> **Exercice écrit 1**
Reproduisez à l'identique le passage de l'extrait sur le transport des migrants depuis Agadez, en commençant par « Ce volet fera » et en poursuivant jusqu'à « l'Afrique du Nord. ».

Le transporteur est le maillon essentiel de la chaine
migratoire. L'offre de transport vers l'Afrique du Nord à partir
d'Agadez s'est considérablement améliorée durant la forte
demande des migrants. En effet, l'introduction des véhicules de types
Hilux a largement facilité la mobilité entre les deux rives du
Sahara. En contact avec des coxers, des gérants de ghettos et souvent
par leur propre réseau des passeurs/transporteurs quittent chaque lundi
Agadez avec le convoi officiel en transportant des migrants. Le coût du
transport varie de 80.000-100 000 FCFA jusqu'à Gatroun ou Sebha. Les
transporteurs sont souvent des Nigériens et accessoirement des Toubous
de Libye qui connaissent bien le Kawar. Les véhicules peuvent prendre
entre 20 à 30 personnes.
« Il y a d'abord le réseau de coxers, qui
livre les migrants. Ensuite, les gérants de ghettos qui rassemblent une
quarantaine de migrants vous les donnent à un prix abordable. Enfin, les
amis migrants qui si vous les transportez dans de bonnes conditions, ils
donnent vos contacts à leurs frères qui vont venir. Le risque est
que parfois le coxer te dit de les déposer à Gatroun alors lui il
a pris les frais du voyage Agadez -- Tripoli. Arrivée à Gatroun,
les migrants vous disent qu'ils ont payé pour Tripoli. C'est à
vous chauffeur de gérer l'affaire » (Entretien Mohamed,
transporteur, Agadez, 25-07-2018).
L'analyse de l'impact économique de la migration de
transit dans le transport peut s'apprécier à travers quelques
scénarios pour avoir des données chiffrées. Ainsi, sur la
base des 30 000 *80 000= 240 000 000 FCFA, on peut estimer le chiffre d'affaire
annuel du transport des migrants en direction de l'Afrique du Nord avec 2015
comme année de référence. Les chiffres de migrants
indiqués proviennent des estimations de l'OIM sur le nombre de migrants
sorti d'Agadez. Cette somme est également le montant estimatif
directement payé aux transporteurs. Elle ne tient pas compte des
commissions que prélèvent les coxers sur les frais de transport.
Ce volet fera l'objet d'une estimation à part afin de mieux saisir
l'incidence financière. Toutefois, il est important de rappeler qu'en
2017, seulement 1000 personnes migrantes sont enregistrées à
l'entrée de la ville d'Agadez. Si l'on applique la même estimation
à ce groupe on se retrouve à 80 000 000 FCFA de chiffre d'affaire
du business du transport vers l'Afrique du Nord.
123
Également, l'offre de transport des principales villes
du Niger (Niamey, Zinder et Dosso) sur Agadez est partie intégrante de
l'économie de la migration. En effet, à Niamey par exemple les
principales gares modernes offrent des possibilités de transport
jusqu'à Agadez au nord du Niger dans l'optique de satisfaire une forte
demande composée en majorité de migrants. Dans l'enceinte de ces
gares modernes des possibilités de se loger pendant un à deux
jours existent le temps pour le migrant de se reposer, récupérer
ses frais de transport transférés via les agences de transfert,
réduire le nombre de jours à Agadez, prendre des contacts
à partir de Niamey et planifier son voyage entre le mercredi et jeudi.

> **Exercice écrit 2**
Renvoyez toutes les lignes contenant la chaîne « tuplet », en tenant compte de la casse.

> **Supports d'exercice**
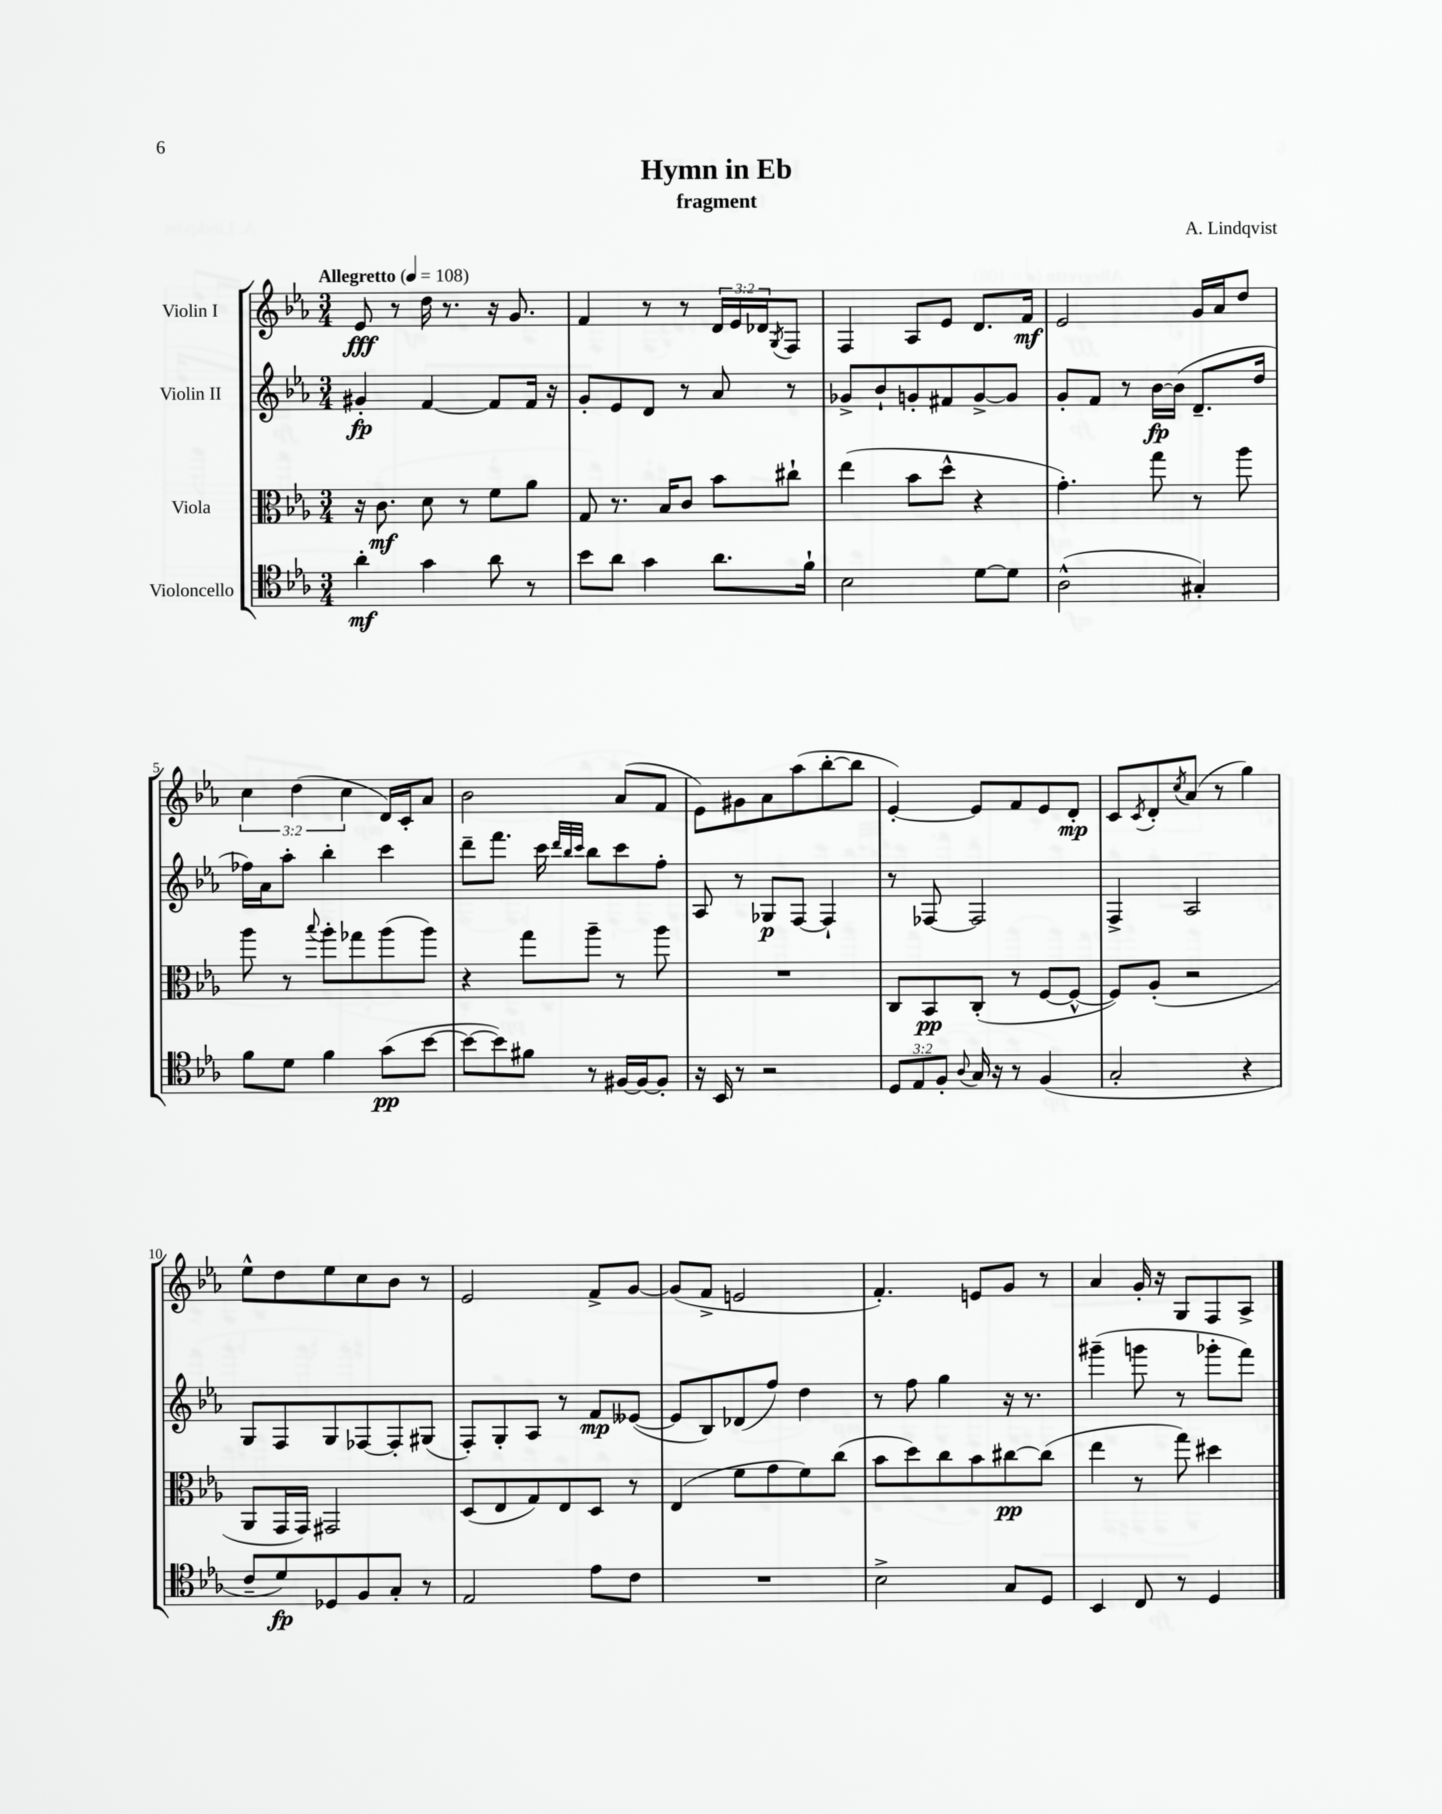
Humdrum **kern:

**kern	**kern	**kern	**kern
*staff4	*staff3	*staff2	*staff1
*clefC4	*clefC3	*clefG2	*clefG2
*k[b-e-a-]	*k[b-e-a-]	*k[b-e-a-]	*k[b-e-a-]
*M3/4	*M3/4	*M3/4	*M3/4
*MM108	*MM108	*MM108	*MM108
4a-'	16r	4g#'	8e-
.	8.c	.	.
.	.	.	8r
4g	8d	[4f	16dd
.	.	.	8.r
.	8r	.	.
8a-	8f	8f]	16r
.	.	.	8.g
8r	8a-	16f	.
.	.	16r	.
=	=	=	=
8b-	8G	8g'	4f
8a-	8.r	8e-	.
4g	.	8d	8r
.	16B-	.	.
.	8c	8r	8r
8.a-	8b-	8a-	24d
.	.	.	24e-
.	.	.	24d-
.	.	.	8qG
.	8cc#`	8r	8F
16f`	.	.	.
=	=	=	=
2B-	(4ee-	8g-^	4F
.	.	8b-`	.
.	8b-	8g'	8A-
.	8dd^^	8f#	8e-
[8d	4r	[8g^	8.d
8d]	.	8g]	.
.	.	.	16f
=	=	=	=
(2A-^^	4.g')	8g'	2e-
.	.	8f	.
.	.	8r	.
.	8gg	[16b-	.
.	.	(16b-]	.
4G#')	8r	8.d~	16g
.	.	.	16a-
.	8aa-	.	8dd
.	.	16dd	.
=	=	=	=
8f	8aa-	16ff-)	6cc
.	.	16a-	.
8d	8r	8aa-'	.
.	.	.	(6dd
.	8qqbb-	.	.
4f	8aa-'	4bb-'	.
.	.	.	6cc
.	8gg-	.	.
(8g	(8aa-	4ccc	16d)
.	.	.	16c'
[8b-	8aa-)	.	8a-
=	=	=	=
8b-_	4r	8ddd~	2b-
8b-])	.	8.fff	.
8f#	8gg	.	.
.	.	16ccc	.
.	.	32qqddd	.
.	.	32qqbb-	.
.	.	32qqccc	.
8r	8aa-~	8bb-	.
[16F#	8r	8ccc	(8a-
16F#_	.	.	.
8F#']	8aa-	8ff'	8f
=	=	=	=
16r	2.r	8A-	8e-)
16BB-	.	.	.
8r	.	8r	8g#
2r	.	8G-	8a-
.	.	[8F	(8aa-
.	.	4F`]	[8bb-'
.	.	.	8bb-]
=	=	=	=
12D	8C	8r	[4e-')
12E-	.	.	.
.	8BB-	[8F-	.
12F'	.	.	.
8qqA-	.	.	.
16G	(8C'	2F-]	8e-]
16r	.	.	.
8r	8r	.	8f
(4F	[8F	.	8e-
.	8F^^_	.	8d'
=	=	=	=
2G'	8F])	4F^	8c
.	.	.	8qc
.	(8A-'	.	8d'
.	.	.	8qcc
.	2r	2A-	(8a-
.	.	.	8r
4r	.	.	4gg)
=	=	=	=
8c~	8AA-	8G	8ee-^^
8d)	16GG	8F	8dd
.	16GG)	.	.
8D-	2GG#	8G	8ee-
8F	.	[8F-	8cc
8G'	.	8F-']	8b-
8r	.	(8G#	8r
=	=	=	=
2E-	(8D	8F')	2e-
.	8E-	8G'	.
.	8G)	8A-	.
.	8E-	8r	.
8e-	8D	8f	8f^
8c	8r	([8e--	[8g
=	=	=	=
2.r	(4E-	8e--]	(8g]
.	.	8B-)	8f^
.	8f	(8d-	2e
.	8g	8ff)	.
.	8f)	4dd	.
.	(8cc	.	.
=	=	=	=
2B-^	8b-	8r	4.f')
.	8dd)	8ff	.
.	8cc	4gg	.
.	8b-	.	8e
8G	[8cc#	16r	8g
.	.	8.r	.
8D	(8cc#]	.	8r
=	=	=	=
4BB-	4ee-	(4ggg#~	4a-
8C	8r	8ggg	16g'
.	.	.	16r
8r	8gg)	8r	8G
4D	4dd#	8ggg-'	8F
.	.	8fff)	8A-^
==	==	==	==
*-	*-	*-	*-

...

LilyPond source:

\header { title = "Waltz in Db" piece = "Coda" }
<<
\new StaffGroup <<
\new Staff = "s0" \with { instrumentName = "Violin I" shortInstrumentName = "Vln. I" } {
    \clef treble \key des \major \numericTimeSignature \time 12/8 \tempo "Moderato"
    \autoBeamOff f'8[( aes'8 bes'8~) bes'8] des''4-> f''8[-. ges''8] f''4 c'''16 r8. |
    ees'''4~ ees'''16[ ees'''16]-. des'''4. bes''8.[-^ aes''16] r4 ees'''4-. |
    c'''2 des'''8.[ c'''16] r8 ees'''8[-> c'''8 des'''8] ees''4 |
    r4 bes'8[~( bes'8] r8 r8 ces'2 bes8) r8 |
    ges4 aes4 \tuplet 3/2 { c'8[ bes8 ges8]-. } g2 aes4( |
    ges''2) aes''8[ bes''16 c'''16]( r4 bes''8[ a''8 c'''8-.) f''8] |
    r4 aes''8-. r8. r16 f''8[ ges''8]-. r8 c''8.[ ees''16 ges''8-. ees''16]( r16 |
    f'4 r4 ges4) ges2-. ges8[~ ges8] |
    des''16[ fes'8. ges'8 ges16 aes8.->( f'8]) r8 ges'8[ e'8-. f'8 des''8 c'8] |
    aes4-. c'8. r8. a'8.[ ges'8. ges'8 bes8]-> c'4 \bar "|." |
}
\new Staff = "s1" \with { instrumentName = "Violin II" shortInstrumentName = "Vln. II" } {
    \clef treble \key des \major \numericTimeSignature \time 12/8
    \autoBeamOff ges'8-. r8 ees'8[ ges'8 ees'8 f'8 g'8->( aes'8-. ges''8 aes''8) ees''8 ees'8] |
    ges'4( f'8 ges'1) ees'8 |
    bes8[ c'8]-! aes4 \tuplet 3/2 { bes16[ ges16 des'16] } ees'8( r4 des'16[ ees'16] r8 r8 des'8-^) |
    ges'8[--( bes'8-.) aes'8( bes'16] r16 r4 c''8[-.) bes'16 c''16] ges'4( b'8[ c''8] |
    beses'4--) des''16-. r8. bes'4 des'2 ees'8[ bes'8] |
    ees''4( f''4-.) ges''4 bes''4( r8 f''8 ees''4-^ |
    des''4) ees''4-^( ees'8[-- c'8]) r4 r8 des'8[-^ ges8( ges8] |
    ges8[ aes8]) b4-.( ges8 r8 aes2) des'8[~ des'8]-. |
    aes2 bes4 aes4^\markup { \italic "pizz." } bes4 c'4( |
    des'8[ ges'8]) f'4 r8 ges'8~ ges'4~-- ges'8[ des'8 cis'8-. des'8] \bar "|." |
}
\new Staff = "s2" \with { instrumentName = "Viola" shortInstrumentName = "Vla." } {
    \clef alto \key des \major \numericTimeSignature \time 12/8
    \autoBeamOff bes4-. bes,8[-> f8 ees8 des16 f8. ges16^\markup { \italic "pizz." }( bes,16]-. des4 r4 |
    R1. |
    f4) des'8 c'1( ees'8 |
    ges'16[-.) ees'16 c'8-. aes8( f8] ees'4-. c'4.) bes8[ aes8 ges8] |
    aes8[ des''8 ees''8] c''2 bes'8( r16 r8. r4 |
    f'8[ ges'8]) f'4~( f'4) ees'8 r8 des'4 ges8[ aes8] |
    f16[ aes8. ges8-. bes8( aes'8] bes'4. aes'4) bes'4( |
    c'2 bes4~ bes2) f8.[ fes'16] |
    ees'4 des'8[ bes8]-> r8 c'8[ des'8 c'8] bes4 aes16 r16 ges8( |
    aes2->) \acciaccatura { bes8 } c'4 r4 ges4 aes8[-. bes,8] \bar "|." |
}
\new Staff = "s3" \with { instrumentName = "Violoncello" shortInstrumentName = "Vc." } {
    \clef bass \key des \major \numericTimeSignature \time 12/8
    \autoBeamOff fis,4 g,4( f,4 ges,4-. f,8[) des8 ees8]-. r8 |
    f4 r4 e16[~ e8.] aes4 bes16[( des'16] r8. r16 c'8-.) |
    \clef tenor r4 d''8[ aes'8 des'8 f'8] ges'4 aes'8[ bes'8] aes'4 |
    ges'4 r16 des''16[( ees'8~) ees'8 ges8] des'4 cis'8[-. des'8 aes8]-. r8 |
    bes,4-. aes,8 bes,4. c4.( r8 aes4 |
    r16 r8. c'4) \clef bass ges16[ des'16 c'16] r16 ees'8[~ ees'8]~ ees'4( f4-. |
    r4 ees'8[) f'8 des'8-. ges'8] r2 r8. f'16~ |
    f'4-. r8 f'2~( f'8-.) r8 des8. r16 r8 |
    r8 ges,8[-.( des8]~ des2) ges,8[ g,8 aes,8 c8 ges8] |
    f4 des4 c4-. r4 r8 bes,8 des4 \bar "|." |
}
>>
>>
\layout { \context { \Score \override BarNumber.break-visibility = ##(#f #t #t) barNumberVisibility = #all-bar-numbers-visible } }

--

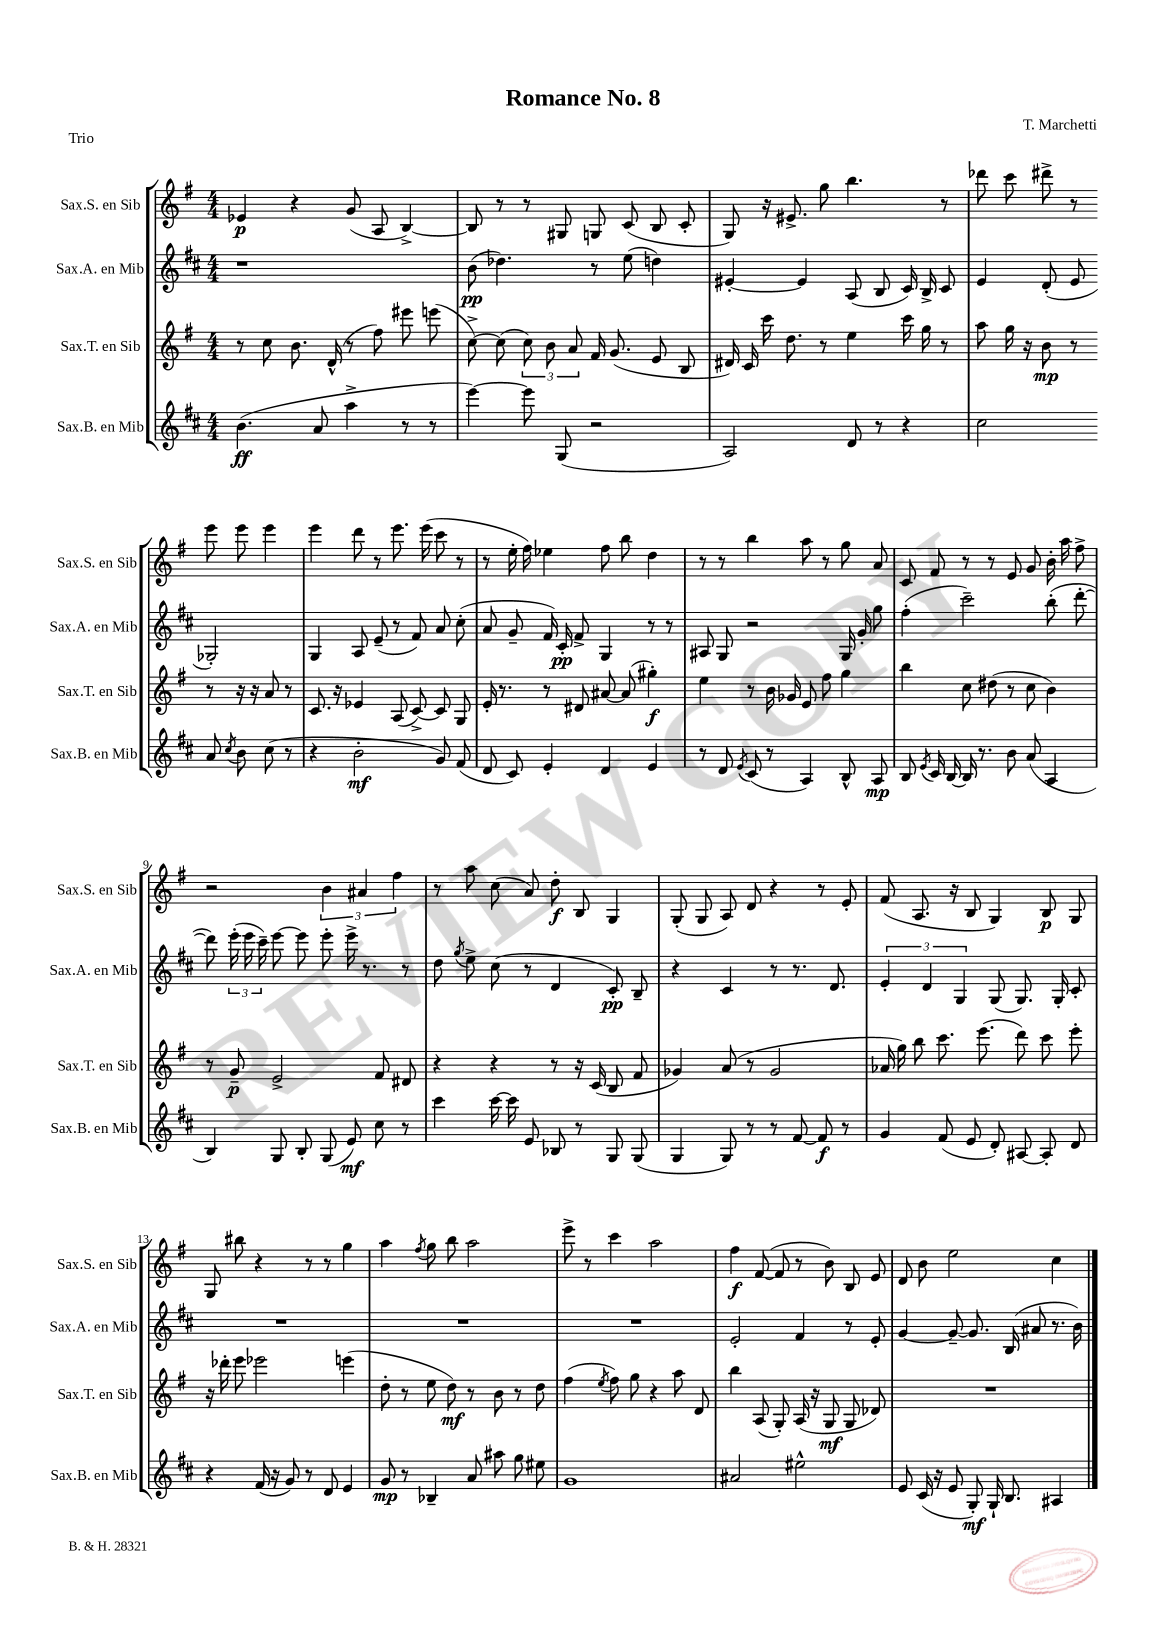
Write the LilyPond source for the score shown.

> **Réponse attendue 1**
Ce volet fera l'objet d'une estimation à part afin de mieux saisir
l'incidence financière. Toutefois, il est important de rappeler qu'en
2017, seulement 1000 personnes migrantes sont enregistrées à
l'entrée de la ville d'Agadez. Si l'on applique la même estimation
à ce groupe on se retrouve à 80 000 000 FCFA de chiffre d'affaire
du business du transport vers l'Afrique du Nord.

> **Réponse attendue 2**
    ges4 aes4 \tuplet 3/2 { c'8[ bes8 ges8]-. } g2 aes4( |
    bes8[ c'8]-! aes4 \tuplet 3/2 { bes16[ ges16 des'16] } ees'8( r4 des'16[ ees'16] r8 r8 des'8-^) |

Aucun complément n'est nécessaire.